I'm planning the first in the Digital Black Belt Web Cast Series - here is my first pass at the topics.

What do you all think? - The first three are intended to set the stage, but I'll add tools, stats, examples, to keep them interesting.

1.) The Software Security Crisis - Selling Management on the Need to Invest in Secure Software Development.

Everyone knows that software security is a problem, a concern, and a challenge - especially software professionals. Why, then are so many companies still victims of Mal-Tech (Criminal Techie) attacks?
In large part it is because companies still don't want to invest in the time and training it takes to build and run secure software. In this session you'll get the ammunition that you need to convince management that they can save money by spending defensively. You'll get the what's & why's you need in management vocabulary (read dollars and sense, um cents) and you'll learn about the evolving "Secure Culture" at Microsoft Corporation.
You won't want to miss this introduction to the MSDN Digital Black Belt Series as it sets the base line vocabulary for the sessions to come


2.) Building an Intentionally Secure Development Process.
Before the technical Tips & Tricks of Secure Code, we must understand how our organization will design, manage, develop, confirm, and maintain secure software from an organizational lifecycle perspective.

In this session, we'll lay the ground work for the secure development learning to come. We'll discuss organizational considerations, process hierarchy, lifecycle management and support tools. This will be the framework that secure technologies will be organized and insured by.

3.) Developer Security Principals and Guidelines.

We'll begin this session by categorizing Attack Types, explaining how they work, what they do, and giving a real world example. We will then offer profiles of the various types of Mal-Techs - so we can exactly WHO we are up against. Then we'll close by comparing Rich Client, Web Client, and Web Service applications and modeling the functional areas of security concern.

4.) TECH: Protecting Secret Data (Connection Strings, Passwords, etc.)

One of the biggest challenges in designing and developing secure systems is how to store "the data that secures the data". In this session we'll examine secure ways to manage database connection strings and passwords, safe encryption key management, and securing other file based data. Technologies will include .NET Isolated Storage, the DPAPI, System.Excryption, and Biometrics.

5.) Part 1: Defending the Database: The SQL Injection Attack in Detail.

 Developers the world over UNDERESTIMATE the SQL Injection Attack.
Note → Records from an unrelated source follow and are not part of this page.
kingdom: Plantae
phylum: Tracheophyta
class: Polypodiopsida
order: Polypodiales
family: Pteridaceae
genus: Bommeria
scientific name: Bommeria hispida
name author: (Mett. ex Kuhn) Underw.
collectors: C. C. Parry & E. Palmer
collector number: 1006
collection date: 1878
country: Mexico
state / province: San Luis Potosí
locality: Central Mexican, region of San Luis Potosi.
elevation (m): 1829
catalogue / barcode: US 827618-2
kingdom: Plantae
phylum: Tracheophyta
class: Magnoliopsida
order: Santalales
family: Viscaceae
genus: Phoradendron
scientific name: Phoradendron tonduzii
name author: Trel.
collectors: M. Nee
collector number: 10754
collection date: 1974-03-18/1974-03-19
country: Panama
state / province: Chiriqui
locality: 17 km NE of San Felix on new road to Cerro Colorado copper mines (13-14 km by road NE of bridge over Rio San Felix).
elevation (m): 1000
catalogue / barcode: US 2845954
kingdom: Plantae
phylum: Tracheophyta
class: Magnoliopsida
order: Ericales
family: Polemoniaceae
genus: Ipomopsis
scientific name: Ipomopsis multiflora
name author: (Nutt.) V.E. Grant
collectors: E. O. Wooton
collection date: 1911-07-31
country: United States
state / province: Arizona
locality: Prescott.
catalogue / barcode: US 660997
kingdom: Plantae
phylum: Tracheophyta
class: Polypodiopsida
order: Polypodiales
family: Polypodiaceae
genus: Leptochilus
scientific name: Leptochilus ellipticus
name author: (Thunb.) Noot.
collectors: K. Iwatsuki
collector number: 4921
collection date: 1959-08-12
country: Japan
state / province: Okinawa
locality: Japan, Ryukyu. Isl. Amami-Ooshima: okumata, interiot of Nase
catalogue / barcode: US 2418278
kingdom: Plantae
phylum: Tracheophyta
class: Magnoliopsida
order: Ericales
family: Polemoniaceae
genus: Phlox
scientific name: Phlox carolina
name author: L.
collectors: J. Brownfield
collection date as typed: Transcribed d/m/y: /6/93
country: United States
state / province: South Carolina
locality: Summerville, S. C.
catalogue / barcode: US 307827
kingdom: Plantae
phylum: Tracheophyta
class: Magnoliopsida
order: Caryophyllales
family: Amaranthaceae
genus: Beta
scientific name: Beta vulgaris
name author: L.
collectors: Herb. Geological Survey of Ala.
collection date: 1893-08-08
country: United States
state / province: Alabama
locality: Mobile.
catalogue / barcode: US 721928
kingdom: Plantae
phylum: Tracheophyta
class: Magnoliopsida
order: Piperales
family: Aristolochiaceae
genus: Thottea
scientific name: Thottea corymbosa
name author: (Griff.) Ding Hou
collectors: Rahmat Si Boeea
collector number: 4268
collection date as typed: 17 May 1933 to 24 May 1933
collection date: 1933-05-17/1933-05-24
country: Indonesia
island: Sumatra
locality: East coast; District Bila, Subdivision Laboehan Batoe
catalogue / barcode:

In this session we'll dive deep.

We'll do some live hacks to see the huge danger of SQL Injection, begging with a discussion of how a Mal-Tech might find and approach your box, discover your schema, table, and field names, steal your data, the corrupt your table records, add himself as an administrator, reduce your own admin rights, pollute your network, take over your mail server, shutdown your application (and hide it from your ops people), upload his own wares and OWN YOUR NETWORK.

We'll also look at what it takes prevent such a disaster.

6.) Part 2: Defending the database: Making the right design choices.

After drilling down in to the infamous SQL Injection attack we'll now look at several  of the Questions and Answers that face developers concerning the database and security such as, Secure Connections, SQL versus Windows Authentication, user versus role based authentication. EXPs. Managed Stored Procedures, Alerts and Monitors.

7.) Beating the Cracker - Don't let them steal your code.

All programs can be reverse engineered. Maybe they wanna steal your algorithms or code, maybe they just wanna use your application for free, maybe your binaries contain other secrets of great value to the Mal-Tech. Either way, you need to know how this is done and how you can protect your valuable intellectual property. This session will show you what you application might reveal, and how to hide that info from prying eyes.

8.) Social Engineering - and making your software "Fool Resistant".

Great defensive technology is still no match for raw stupidity. Most clever technical attacks begin with some assistance form Social Engineering. In this session we'll define social engineering and review a number of REAL World hacks that began with social engineering efforts. You'll have light bulbs go off when you realize "so THAT's how they got the bits in the door!" After reviewing these Social Engineering lead-ins to technical attacks we'll discuss the kinds of operational and technical functionality that will help mitigate our system's vulnerability to Social Engineering.